OPD integration will make Health Insurance suitable for 1.2 billion
More facilities under cashless claims mean even smaller providers can participate, eliminating the problem of having to travel long distances for cashless claims.
Personalized and incentive-driven Health Insurance rather than one size fits all.
Thanks to NHCX now it is possible to offer suitable and affordable Health insurance for the "Missing Middle" or "Lower Middle" which is a 1,25,000 Cr revenue opportunity. Many of the Health Insurance components that seem trivial or impossible today will feel like no-brainer in another few years. The way in Patna even shared auto collects online payments and thanks to that I don’t use private vehicles for travelling anymore. I was not using shared auto also because of the cash problem not because I have a status problem. (Sorry, I know this is also called signalling, lol)

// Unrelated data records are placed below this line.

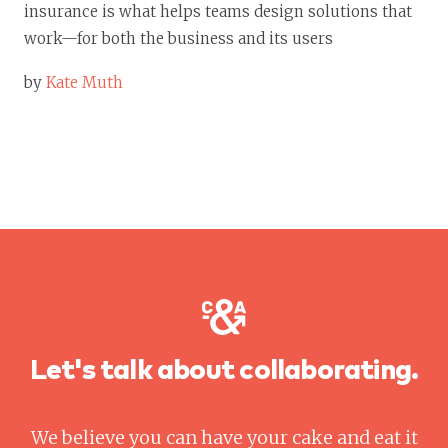
insurance is what helps teams design solutions that
work—for both the business and its users
by
Kate Muth
Let's talk about collaborating.
We believe you can have your cake and eat it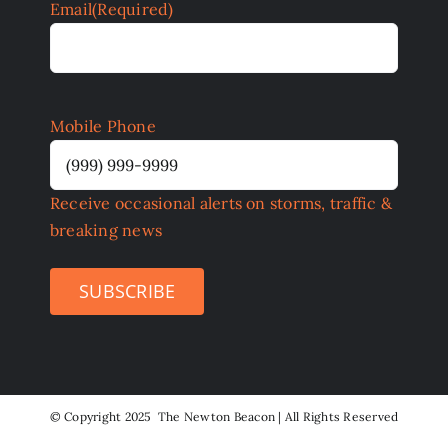
Email
(Required)
Mobile Phone
Receive occasional alerts on storms, traffic &
breaking news
SUBSCRIBE
©
Copyright 2025 The Newton Beacon | All Rights Reserved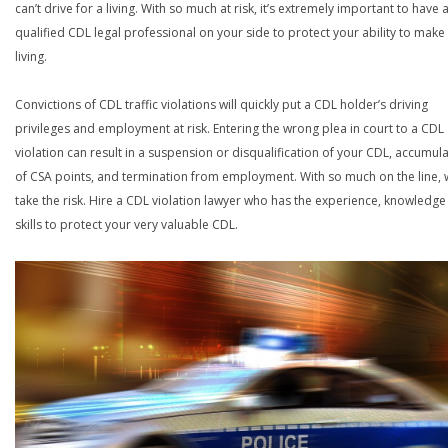
can’t drive for a living. With so much at risk, it’s extremely important to have 
qualified CDL legal professional on your side to protect your ability to make
living.
Convictions of CDL traffic violations will quickly put a CDL holder’s driving
privileges and employment at risk. Entering the wrong plea in court to a CDL
violation can result in a suspension or disqualification of your CDL, accumul
of CSA points, and termination from employment. With so much on the line,
take the risk. Hire a CDL violation lawyer who has the experience, knowledg
skills to protect your very valuable CDL.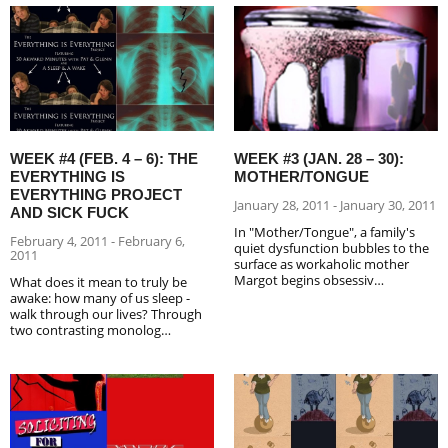
WEEK #4 (FEB. 4 – 6): THE
WEEK #3 (JAN. 28 – 30):
EVERYTHING IS
MOTHER/TONGUE
EVERYTHING PROJECT
January 28, 2011 - January 30, 2011
AND SICK FUCK
In "Mother/Tongue", a family's
February 4, 2011 - February 6,
quiet dysfunction bubbles to the
2011
surface as workaholic mother
Margot begins obsessiv…
What does it mean to truly be
awake: how many of us sleep -
walk through our lives? Through
two contrasting monolog…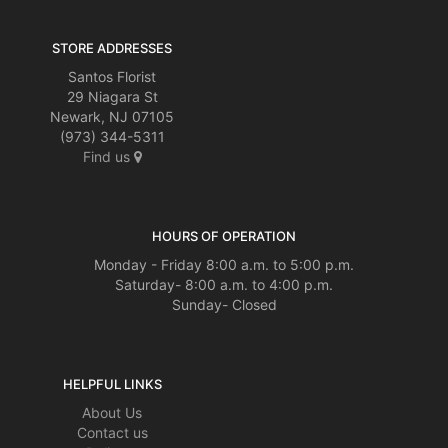
STORE ADDRESSES
Santos Florist
29 Niagara St
Newark, NJ 07105
(973) 344-5311
Find us
HOURS OF OPERATION
Monday - Friday 8:00 a.m. to 5:00 p.m.
Saturday- 8:00 a.m. to 4:00 p.m.
Sunday- Closed
HELPFUL LINKS
About Us
Contact us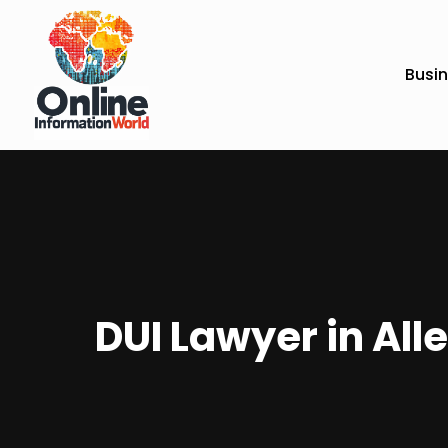
Busi
DUI Lawyer in Alle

As an a16z article mentions, every Healthtech company is a Fintech company, and the world's largest tech company would be building on the intersection of Healthcare and Insurance. What we visualize every day is a trillion-dollar tech company built on the intersection of Healthtech and Fintech making quality healthcare affordable for the 1.2 billion Indians at a price point that is affordable for 250 million families. This is only possible because of the availability of technology.
Before I conclude this essay, what I have written about the future of India’s healthcare and insurance is not just a potential future; it is the only future because we will build that future!